I don’t know if it’s the weather or the alignment of planets and stars or a bad haircut, but the last two weeks I had three unpleasant encounters with old men, and by old I mean people my age (60s).
The three encounters were separate. I don’t want to go into details except to say that in all three cases, it was clear they wanted to get me to argue with them. But I found myself being respectfully silent, saying only a few words, which I think got them angrier and to go on and on, until I simply turned away and talked with other people.
My son, when at that age where letters and words fascinated him, coined an acronym, COM, which means “cranky old man.” He used it whenever my father, his Lolo, would turn cantankerous. He also uses it sometimes with me when I get moody.
I had many encounters with COMs when I was younger, initially from uncles and assorted relatives and family friends, then, later, from older work colleagues. There are many of these COMs in universities — people who were really bullies, their victims being students and younger faculty. A visiting American professor once complained to me that UP was populated by silver-backed gorillas notorious for their male hierarchies, and with grouchy old apes who compensate for their insecurities, especially when threatened by young and bright colleagues, by being loud grouches.
To be fair, I’ve encountered these human gorillas even in universities overseas, although, in the West, they tend to be a bit more careful because students and young professors will fight back.
With older relatives and family friends, especially ethnic Chinese, I learned quite early that it is almost normal to be a COM, because the East Asian hierarchical relationships are more intensive, with young people obligated to suffer in silence… until they themselves become older and find victims to bully.
I’ve tried to be more understanding of COMs, rationalizing that perhaps they have untreated health problems like hypertension, which affects their moods.
Chronic health problems, great and small, have a way of gnawing away at the psyche: a toothache, rheumatism, arthritis, gout. Men, old or young, tend to complain more about these aches and pains, including the emotional ones.
Dementia, too, makes people cranky, sometimes even aggressive and violent.

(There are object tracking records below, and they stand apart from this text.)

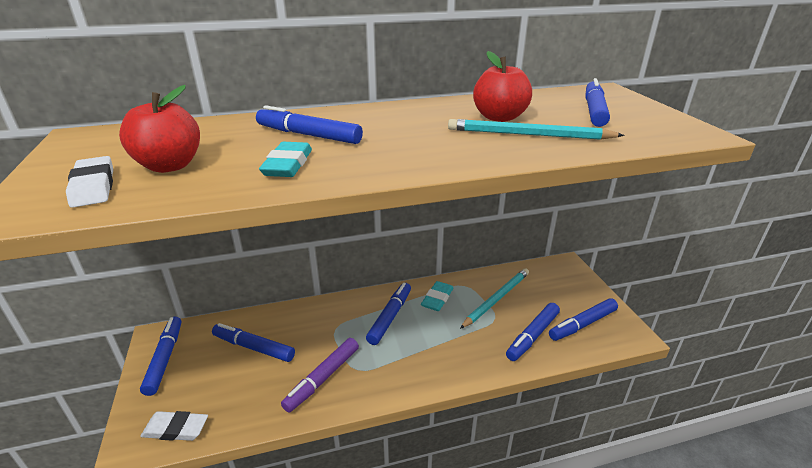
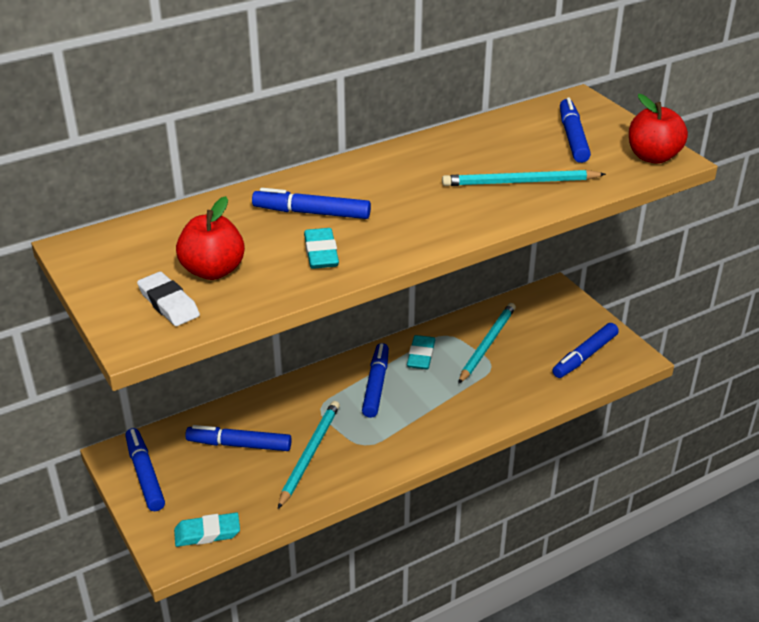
camera: 15 degrees left, 5 degrees up
white eraser [140,411,208,441] -> turquoise eraser [174,512,240,547]
purple marker [281,338,359,413] -> none
red apple [473,51,532,122] -> red apple moved to [629,94,688,164]
blue marker [506,303,560,361] -> none
none -> turquoise pencil [278,401,340,509]

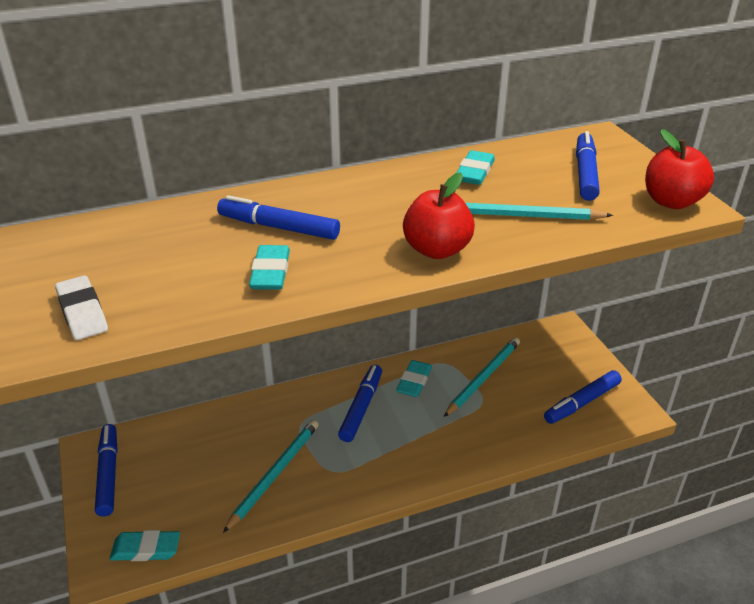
camera: 10 degrees right, 0 degrees up
red apple [176,196,245,280] -> red apple moved to [403,172,475,259]
blue marker [185,425,292,451] -> none
none -> turquoise eraser [456,150,495,185]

What got me to think about writing about COMs was an incident last weekend. I walked into one of those Korean shops (I always tell the kids, Mi-something) and, as these shops go, there was a small army of sales clerks ready to pounce on you and try to get you to buy stuff you don’t need. One of them began, “Sir,” and I waved her off, saying, “ako na lang,” a polite way of saying “leave me alone.”
Then I thought, was I being a COM? Oh, but these salespersons — I particularly dislike the ones deployed in Mercury Drug stores, waiting to ambush hapless senior citizens — can turn the nicest people into, well, cranky ones.
There’s the paranoia spectrum. Older people get cranky, like I did in the store, because as we age, we can become more distrustful of people, having been fooled, lied to, conned so many times over.
Of late we’ve seen how two presidents, our own and the American one, play on their privileges of age and office to perform the COM role, as a way of intimidating people. It’s tempting when you have power, but there’s the danger that grouchiness becomes our default. People will humor you when you’re in power (political or financial), but even then, there will be limits. Eventually we drive away people, including people who do love us but can’t bear seeing us descending into the abyss of meanness.
Mind you, I see more cranky old women, too, and I don’t even want to use the acronym because it has sexist connotations.
I’ve learned from my son; when assaulted, I just grumble “COM,” and laugh away the unpleasantness.
One time, my father heard my son, which enraged him further as he demanded to know what my son had muttered. My son was quick: “COM, cute old man,” and he did mean it. Cranky old men can be cute — the type, though, not to take seriously.
Maybe we can do a bit of cognitive rewiring when we meet cranky old men and reimagine them with other C’s.